Imaging spectrometers can provide imagery and spectrum information of objects and form so-called three-dimensional
spectral imagery, two spatial and one spectral dimension. Most of imaging spectrometers use conventional spectroscopic
elements or systems, such as reflective diffraction gratings, prisms, filters, spatial modulated interferometers, and so on.

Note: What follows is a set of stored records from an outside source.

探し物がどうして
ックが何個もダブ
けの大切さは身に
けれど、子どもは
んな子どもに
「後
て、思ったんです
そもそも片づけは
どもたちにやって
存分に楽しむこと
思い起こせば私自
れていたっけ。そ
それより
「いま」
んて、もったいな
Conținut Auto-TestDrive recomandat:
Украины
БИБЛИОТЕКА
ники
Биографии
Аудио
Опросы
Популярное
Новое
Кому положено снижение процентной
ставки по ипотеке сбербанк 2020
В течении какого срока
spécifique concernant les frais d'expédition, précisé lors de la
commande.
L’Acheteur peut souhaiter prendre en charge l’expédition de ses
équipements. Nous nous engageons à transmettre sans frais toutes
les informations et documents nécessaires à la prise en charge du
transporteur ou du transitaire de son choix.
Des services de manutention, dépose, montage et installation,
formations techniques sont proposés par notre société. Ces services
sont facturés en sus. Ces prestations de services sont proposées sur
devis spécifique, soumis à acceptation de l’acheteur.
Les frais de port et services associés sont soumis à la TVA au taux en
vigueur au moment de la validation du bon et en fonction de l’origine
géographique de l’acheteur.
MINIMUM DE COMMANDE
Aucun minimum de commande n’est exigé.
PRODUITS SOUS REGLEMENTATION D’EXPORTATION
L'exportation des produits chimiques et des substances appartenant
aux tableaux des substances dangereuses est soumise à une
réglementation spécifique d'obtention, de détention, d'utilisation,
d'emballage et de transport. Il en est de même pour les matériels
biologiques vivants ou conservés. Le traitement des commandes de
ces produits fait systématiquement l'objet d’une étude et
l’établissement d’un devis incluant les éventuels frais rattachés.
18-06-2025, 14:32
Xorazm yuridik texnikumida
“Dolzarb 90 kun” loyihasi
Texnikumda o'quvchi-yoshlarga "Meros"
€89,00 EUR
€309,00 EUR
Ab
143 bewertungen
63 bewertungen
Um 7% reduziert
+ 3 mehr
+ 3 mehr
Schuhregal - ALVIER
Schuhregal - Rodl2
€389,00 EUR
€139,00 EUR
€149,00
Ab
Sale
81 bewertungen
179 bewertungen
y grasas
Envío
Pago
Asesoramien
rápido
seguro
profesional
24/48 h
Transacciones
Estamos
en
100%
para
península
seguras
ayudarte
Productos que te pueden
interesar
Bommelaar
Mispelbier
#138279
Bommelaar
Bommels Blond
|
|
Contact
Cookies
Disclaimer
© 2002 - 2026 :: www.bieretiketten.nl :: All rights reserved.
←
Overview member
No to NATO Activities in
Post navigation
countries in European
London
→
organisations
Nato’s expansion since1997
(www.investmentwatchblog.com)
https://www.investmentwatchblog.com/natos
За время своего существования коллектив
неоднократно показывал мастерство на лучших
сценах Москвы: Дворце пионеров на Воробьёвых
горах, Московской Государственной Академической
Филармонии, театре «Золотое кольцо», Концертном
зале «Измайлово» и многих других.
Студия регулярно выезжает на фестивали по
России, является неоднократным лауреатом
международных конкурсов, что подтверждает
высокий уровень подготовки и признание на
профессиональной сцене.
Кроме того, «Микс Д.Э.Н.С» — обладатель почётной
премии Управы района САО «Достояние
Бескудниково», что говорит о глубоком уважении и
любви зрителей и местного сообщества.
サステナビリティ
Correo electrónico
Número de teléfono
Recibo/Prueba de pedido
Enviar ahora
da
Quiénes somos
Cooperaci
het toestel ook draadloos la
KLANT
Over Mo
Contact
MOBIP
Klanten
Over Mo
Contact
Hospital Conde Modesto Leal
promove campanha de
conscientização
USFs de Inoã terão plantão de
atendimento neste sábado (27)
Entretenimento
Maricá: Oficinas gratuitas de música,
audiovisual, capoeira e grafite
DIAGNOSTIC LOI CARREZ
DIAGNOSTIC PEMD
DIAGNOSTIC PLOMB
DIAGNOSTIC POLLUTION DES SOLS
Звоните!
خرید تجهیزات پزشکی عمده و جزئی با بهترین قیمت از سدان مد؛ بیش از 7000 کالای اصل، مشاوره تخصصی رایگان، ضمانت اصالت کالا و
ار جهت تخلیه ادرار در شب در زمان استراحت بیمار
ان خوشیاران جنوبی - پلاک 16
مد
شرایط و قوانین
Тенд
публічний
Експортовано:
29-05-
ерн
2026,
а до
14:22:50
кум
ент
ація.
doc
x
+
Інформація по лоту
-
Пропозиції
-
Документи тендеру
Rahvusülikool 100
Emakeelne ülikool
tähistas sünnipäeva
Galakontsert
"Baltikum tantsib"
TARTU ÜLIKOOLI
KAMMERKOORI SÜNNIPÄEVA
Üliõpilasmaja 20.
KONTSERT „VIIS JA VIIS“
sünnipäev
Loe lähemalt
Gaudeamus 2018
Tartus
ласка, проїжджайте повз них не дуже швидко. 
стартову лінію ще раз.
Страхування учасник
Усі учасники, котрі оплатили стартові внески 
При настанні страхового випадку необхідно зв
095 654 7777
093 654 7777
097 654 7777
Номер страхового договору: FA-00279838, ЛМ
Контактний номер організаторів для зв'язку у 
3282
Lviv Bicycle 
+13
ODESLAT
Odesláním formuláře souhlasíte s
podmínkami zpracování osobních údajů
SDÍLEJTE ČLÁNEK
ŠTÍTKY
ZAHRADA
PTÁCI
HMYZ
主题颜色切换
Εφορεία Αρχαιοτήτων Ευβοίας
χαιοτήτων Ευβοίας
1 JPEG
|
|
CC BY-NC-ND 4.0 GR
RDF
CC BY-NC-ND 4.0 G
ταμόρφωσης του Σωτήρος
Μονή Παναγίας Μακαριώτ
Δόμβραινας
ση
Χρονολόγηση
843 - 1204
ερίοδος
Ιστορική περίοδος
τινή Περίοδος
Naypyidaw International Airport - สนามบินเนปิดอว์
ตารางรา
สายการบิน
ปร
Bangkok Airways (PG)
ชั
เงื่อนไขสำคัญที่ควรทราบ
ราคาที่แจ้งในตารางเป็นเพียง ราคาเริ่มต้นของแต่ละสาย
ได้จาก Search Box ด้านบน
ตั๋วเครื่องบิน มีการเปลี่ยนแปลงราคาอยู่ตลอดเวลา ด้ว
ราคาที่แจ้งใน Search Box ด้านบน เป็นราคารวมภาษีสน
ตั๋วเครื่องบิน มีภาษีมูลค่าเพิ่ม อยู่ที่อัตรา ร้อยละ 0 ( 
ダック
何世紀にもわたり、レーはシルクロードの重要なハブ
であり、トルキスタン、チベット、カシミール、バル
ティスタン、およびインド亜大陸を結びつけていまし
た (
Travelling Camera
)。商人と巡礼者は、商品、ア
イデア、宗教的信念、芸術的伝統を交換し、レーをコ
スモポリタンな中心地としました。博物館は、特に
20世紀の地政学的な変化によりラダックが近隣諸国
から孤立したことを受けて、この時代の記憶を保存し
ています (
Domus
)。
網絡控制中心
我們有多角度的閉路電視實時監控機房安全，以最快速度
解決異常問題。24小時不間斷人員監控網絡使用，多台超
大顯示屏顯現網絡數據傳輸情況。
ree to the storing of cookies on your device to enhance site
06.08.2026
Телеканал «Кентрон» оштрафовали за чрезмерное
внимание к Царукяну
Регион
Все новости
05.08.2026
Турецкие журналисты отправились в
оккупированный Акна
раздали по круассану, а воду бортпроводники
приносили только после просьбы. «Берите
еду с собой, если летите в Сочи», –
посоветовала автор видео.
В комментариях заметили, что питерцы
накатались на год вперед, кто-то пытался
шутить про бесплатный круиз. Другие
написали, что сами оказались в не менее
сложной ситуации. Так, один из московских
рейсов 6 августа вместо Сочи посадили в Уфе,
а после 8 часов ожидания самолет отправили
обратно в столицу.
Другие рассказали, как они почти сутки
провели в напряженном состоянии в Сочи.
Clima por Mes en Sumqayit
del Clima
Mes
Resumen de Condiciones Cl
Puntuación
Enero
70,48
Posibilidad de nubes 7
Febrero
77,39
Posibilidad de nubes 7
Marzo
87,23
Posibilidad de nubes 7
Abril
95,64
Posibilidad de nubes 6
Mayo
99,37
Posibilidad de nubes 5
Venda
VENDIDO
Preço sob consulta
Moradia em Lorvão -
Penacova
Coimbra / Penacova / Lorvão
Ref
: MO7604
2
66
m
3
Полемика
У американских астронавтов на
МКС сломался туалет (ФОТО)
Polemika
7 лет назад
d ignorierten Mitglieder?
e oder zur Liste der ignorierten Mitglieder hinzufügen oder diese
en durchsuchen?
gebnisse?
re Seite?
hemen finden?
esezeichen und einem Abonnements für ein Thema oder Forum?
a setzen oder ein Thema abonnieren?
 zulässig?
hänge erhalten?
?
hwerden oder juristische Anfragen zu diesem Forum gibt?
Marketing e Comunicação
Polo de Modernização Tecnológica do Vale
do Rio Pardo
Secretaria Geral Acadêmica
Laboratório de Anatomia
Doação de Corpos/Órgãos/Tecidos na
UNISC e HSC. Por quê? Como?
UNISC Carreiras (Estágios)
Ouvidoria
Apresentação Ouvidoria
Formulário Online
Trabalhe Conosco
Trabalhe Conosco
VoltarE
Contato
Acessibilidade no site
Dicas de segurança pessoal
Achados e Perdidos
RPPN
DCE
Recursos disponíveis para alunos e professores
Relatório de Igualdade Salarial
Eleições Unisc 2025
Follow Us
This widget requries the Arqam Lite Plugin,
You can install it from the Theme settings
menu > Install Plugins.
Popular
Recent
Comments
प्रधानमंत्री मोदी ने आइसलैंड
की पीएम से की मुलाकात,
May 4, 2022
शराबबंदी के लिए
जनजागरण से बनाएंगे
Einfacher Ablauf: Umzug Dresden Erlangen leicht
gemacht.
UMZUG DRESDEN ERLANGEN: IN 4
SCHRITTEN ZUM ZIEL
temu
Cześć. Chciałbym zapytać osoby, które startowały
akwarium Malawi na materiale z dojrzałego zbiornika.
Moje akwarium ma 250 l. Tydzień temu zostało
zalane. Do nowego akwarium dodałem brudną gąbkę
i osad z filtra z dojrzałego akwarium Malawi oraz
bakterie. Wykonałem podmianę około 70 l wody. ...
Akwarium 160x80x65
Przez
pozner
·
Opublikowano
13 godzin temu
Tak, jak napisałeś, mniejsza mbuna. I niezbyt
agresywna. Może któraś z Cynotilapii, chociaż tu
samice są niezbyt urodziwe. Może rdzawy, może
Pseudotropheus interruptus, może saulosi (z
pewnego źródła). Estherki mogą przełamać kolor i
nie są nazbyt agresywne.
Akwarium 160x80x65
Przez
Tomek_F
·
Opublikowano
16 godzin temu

Here a special imaging spectrometer which is based on a novel cemented Prism-Grating-Prism (PGP) is reported. Its
spectroscopic element PGP consists of two prisms and a holographic transmission volume grating, which is cemented
between these prisms. The two prisms mainly function as beam deviation, the grating as a disperser. In addition to the
high light efficiency of the volume gratings that is required for high spectral resolution, the cementing difficulty when
surface relief gratings are used can be avoided due to its voluminal characteristic. The PGP imaging spectrometer has
advantages of direct vision, dispersion uniform, compactness, low cost, and facility to be used. The principle, structure,
and optimized design of the PGP imaging spectrometer are given in detail. Its front collimation optics and rear focusing
lenses are same so as to reduce its cost further. The spectral coverage, resolution, and track length of the designed system
are respectively visible light from 400nm to 800nm, 1.6nm/pixel, and 85mm. From its performance evaluation, it is
shown that the PGP imaging spectrometer has the potentiality to be used in microscopic hyperspectral imagers and
hyperspectral imaging remote sensors.